Estratto:
____________________

Il Ghana volta pagina per affrontare la crisi

La vittoria elettorale di Mahama e le sfide del Paese africano

Il «resetting Ghana» (azzerare il vecchio Ghana) di John Dramani Mahama ha avuto la meglio. Domenica 8 dicembre la Commissione elettorale ha dichiarato la sua vittoria alle elezioni presidenziali del giorno precedente. L’ufficializzazione è arrivata quando già l’avversario Mahamudu Bawumia, prevedendo la propria sconfitta sulla base degli exit-poll, aveva inviato un messaggio di congratulazioni. «Il popolo del Ghana ha votato per il cambiamento – ha detto in conferenza stampa nella capitale Accra – e noi lo rispettiamo con tutta umiltà». In effetti, l’alternanza è una caratteristica del Ghana dal 1992. Mahama, 66 anni, del Congresso democratico nazionale (Ndc), partito all’opposizione, di centrosinistra,
già presidente del Ghana dal luglio 2012 al gennaio 2017, ha ricevuto circa 6,33 milioni di voti (56,55%). Ha battuto il vicepresidente uscente, Bawumia, candidato del partito di governo, il Nuovo partito patriottico (Npp), centrodestra, primo musulmano a correre per la presidenza in un Paese a forte maggioranza cristiana, che di voti ne ha ottenuti 4,66 milioni (41,61%). I democratici dell’Ndc hanno vinto anche le elezioni legislative, tenutesi in contemporanea.

____________________

Dati forniti:
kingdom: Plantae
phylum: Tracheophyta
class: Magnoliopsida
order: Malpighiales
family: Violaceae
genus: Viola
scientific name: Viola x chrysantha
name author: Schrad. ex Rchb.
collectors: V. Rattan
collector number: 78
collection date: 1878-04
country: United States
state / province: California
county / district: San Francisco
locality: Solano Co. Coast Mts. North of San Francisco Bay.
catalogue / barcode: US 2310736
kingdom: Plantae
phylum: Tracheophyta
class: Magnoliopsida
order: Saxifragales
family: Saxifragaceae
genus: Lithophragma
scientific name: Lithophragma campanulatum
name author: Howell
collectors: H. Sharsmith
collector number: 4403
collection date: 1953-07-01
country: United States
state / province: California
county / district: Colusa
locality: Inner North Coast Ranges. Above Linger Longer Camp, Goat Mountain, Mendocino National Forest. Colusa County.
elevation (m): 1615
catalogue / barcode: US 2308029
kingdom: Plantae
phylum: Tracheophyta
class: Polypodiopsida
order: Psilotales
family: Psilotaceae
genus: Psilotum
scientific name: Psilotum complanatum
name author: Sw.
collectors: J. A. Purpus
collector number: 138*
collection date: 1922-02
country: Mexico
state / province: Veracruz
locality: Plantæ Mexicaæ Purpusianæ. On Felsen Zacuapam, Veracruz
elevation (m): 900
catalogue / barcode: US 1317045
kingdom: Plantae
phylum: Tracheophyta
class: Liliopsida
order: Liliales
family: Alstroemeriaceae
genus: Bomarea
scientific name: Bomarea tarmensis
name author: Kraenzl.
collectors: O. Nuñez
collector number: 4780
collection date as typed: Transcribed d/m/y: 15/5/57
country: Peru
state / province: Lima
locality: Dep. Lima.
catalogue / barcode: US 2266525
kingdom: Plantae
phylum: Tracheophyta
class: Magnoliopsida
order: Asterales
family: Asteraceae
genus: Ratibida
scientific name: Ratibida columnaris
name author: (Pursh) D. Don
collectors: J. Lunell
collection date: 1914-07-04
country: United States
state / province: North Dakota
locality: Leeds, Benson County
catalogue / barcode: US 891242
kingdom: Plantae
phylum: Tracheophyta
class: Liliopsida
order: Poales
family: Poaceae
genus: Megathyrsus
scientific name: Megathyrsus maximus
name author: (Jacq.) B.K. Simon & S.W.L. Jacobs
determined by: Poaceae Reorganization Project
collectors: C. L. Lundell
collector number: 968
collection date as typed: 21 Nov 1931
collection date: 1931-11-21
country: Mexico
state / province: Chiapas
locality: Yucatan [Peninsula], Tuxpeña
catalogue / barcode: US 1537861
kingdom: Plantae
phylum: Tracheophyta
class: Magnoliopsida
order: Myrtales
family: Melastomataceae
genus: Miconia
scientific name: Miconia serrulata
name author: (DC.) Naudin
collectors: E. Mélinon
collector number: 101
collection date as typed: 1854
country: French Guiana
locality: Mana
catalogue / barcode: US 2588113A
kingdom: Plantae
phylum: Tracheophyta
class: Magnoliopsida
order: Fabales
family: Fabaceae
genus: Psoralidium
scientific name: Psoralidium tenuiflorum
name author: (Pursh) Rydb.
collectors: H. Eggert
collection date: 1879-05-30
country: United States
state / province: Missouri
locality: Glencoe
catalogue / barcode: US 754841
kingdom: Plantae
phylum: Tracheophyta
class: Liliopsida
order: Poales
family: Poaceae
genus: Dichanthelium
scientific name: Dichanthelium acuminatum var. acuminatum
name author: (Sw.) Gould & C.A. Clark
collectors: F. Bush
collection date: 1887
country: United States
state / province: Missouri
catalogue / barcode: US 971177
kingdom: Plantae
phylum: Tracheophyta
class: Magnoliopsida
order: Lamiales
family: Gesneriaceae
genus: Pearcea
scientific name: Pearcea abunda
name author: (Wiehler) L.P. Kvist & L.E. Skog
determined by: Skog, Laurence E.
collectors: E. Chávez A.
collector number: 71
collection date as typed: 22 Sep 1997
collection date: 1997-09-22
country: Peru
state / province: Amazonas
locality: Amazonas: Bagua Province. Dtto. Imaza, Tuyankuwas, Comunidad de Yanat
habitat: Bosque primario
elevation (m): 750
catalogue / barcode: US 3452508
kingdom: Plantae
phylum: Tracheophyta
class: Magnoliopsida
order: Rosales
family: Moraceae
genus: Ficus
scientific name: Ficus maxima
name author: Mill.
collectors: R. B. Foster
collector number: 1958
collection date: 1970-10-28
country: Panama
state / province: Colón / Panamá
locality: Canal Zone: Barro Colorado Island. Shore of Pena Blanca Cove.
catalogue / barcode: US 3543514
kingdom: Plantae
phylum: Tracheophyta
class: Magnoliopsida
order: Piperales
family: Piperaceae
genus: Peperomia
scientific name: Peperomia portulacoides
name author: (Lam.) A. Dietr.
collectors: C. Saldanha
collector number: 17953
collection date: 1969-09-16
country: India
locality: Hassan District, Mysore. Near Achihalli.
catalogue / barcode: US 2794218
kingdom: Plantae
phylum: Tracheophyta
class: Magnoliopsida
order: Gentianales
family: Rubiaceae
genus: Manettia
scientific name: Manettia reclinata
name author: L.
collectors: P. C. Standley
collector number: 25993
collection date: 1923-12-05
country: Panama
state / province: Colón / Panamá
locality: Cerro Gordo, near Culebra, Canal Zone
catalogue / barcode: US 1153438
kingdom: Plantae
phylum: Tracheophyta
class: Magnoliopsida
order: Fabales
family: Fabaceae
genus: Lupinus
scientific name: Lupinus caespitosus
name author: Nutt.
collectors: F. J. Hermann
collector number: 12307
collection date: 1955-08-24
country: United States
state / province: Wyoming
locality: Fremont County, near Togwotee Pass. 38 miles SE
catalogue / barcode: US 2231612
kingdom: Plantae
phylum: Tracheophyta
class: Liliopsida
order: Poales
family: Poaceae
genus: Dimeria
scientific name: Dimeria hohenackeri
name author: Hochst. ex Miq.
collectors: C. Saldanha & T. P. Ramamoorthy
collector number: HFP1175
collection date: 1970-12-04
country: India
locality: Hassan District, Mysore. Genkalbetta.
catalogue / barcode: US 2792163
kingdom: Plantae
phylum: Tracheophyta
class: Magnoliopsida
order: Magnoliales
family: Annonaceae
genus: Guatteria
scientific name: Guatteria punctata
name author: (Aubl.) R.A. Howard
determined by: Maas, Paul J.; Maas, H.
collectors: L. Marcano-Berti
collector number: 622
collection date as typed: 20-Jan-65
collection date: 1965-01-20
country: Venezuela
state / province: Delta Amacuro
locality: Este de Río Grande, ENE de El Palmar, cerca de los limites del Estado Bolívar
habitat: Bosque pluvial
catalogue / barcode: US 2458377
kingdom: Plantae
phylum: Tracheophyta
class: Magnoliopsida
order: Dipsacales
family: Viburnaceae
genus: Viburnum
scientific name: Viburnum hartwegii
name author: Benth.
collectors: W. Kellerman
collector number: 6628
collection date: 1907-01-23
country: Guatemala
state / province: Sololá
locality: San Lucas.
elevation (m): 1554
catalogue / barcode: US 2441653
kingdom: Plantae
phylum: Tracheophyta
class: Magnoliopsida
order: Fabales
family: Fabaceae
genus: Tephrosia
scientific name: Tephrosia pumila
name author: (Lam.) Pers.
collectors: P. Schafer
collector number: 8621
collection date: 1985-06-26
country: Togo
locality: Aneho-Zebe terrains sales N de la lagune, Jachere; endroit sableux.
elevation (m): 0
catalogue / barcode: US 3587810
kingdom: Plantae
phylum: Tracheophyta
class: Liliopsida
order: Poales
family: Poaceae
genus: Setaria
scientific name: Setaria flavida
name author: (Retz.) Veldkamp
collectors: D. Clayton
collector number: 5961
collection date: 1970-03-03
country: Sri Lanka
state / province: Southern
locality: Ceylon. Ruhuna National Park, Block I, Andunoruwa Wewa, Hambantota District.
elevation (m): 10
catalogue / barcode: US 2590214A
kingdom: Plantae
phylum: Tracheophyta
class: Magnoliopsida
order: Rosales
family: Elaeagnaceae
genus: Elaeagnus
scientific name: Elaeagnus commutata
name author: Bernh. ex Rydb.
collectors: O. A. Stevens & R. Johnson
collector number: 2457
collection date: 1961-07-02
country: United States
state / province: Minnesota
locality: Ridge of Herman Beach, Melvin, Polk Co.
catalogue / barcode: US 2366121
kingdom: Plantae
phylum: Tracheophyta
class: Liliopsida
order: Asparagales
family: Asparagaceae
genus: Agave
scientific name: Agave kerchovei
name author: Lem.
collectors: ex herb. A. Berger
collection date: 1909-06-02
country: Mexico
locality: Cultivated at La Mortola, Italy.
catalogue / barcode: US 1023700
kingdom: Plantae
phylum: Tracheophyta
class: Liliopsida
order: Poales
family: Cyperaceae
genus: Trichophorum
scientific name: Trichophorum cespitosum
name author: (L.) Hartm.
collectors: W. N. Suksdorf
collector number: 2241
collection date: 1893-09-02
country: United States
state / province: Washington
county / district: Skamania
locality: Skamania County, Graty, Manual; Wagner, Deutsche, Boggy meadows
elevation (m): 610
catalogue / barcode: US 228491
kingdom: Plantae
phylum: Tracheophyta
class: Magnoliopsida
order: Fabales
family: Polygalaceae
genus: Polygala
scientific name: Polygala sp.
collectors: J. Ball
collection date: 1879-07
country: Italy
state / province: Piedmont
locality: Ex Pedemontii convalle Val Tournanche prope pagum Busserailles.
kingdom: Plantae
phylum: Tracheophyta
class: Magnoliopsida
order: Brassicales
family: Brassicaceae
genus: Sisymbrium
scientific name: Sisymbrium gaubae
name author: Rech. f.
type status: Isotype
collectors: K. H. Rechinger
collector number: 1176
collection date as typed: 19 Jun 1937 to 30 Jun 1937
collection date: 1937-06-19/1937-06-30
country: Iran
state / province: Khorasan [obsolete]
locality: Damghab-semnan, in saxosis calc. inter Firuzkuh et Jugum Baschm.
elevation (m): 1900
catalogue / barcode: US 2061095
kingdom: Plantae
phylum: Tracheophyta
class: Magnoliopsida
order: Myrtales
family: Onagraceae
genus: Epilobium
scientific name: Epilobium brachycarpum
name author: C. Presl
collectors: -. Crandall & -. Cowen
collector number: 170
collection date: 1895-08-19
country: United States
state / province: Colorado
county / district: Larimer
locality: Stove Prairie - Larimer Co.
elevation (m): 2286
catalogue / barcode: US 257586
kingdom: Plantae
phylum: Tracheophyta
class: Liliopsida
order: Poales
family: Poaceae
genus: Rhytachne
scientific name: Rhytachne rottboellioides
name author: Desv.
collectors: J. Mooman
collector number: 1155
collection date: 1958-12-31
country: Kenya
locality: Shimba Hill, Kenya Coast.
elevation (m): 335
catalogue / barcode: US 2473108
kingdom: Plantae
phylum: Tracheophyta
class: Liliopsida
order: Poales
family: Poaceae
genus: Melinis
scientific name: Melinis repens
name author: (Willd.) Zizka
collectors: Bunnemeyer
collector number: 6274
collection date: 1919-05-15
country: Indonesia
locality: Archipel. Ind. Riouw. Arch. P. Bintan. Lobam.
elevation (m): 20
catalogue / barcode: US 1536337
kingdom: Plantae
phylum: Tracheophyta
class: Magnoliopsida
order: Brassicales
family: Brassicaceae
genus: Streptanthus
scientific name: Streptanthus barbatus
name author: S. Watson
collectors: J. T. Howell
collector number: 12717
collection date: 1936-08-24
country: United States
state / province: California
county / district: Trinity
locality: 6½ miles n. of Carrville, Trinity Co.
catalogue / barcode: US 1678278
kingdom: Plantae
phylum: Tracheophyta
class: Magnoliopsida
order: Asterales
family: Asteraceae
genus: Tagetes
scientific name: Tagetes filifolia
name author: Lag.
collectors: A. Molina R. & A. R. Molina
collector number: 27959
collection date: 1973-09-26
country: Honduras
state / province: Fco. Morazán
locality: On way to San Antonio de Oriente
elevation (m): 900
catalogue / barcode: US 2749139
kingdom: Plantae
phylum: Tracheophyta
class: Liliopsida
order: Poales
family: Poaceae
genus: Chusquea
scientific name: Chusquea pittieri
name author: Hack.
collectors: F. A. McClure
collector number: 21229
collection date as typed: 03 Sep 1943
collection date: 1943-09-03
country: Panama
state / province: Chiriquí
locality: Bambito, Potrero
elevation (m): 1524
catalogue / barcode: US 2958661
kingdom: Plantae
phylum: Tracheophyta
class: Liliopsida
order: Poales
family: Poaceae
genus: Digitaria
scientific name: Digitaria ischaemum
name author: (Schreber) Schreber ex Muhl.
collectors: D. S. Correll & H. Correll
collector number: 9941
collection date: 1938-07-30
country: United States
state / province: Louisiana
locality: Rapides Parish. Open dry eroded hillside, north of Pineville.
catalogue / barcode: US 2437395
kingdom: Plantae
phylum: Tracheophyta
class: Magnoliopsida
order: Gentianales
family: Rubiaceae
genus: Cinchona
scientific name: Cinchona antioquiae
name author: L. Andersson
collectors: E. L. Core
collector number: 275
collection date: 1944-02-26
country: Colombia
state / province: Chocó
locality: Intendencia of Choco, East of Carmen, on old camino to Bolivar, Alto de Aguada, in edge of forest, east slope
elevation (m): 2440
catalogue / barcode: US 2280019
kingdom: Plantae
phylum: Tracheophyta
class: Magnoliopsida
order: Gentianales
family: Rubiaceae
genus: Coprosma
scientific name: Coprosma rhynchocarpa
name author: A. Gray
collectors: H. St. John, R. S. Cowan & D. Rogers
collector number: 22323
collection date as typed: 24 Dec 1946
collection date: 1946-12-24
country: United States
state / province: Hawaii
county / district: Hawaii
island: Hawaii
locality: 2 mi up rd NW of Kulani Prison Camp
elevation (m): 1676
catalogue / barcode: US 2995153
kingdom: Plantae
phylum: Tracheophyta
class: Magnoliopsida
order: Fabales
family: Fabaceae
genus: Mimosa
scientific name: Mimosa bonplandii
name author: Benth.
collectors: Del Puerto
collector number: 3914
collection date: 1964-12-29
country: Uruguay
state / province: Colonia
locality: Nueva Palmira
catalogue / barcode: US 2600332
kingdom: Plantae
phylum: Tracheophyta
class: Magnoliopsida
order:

____________________

Compiti:
1 - Risponda alle seguenti domande sull'articolo relativo alle elezioni in Ghana.
(a) In quale giorno la Commissione elettorale ha dichiarato la vittoria di Mahama?
(b) Da quale anno l'alternanza è una caratteristica del Ghana?
(c) Quale percentuale di voti ha ottenuto Bawumia?
2 - Prosegua l'articolo sulle elezioni in Ghana dopo la sua ultima frase.

Risposte:
1 -
(a) Domenica 8 dicembre.
(b) Dal 1992.
(c) Il 41,61%.

2 -
Il giuramento di Mahama è previsto per il 7 gennaio 2025, quando terminerà ufficialmente il mandato dell’attuale presidente in carica, Akufo-Oddo, che non si è ripresentato avendo già esaurito i due mandati previsti dalla Costituzione. Le elezioni hanno registrato un’affluenza alle urne del 60%, in calo rispetto a quelle del 2020, quando a votare andò il 78,89%. La drammatica crisi economica in atto ha provocato negli elettori, da una parte, il desiderio di cambiamento della leadership e, dall’altra, la disaffezione nei confronti della politica. L’aumento del costo della vita e la disoccupazione crescente in un Paese dove il 38% sono giovani dai 18 ai 35 anni, destano parecchia preoccupazione. Sulla testa di Mahama pesa anche il prestito di circa 2,8 milioni di euro richiesto al Fondo Monetario Internazionale nel 2022 per far fronte al debito pubblico. Anche per il Paese maggior produttore di oro di tutto il continente, in realtà non è tutto oro…

Proprio la situazione economica difficile è stata al centro della campagna elettorale di entrambi i candidati. Mahama si è spinto molto: un piano infrastrutturale (Big Push), per la creazione di nuovi posti di lavoro. E una strategia per rilanciare l’economia: la «24 hours economy», cioè un
sistema in cui le aziende e le attività operino 24 ore su 24. Un po’ cozza con la filosofia del Paese, che è «no rush in life», nessuna fretta nella vita.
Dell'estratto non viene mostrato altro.